Figure 4. NELF depletion leads to a genome-wide loss of transcription in progenitor cells.

(A) Western blot of NELF-B and -E in human CD34⁺ HSPCs transfected with a scramble siRNA (ctrl), or siRNA targeting NELF-B or -E. Protein extraction was done on day 3 post-transfection. GAPDH is used as a loading control.

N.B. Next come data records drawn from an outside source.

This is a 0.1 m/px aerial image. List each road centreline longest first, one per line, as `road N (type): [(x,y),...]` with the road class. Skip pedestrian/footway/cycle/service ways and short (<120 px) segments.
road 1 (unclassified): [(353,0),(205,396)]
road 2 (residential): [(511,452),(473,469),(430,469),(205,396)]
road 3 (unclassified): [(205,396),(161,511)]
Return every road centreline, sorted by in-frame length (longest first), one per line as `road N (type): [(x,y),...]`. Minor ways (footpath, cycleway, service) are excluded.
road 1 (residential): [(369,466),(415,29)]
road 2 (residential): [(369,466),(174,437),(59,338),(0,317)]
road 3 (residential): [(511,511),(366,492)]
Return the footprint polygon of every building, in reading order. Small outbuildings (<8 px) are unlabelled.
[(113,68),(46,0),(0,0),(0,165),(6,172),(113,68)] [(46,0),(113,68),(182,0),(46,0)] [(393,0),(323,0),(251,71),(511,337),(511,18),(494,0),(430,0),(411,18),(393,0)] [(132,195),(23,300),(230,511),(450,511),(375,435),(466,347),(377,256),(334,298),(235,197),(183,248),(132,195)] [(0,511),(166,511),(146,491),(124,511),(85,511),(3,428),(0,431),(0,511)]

(B) Quantification of western blot in A by imageJ. Protein level is normalized to GAPDH and presented as fold change relative to control samples (n=3, mean ± SEM, **p<0.01).

(C) Metagene analysis showing Pol II occupancy measured by GRO-seq on both sense and anti-sense strands in human CD34⁺ HSPCs transfected with control-siRNA (ctrl) or siRNA targeting NELF-E (NE-KD). Cells were collected on day 3 post-transfection.

(D) Boxplot analysis to compare pausing index between cells transfected with a control-siRNA (ctrl), or siRNA targeting NELF-B (NB-KD) or –E (NE-KD).

(E) Cumulative distribution function analysis to compare PI distribution in cells transfected with a control-siRNA (ctrl), or siRNA targeting NELF-E (NE-KD)

(F) Venn Diagram showing the overlap of upregulated (“up”) and downregulated genes (“down”) between NELF-B and NELF-E knockdown cells.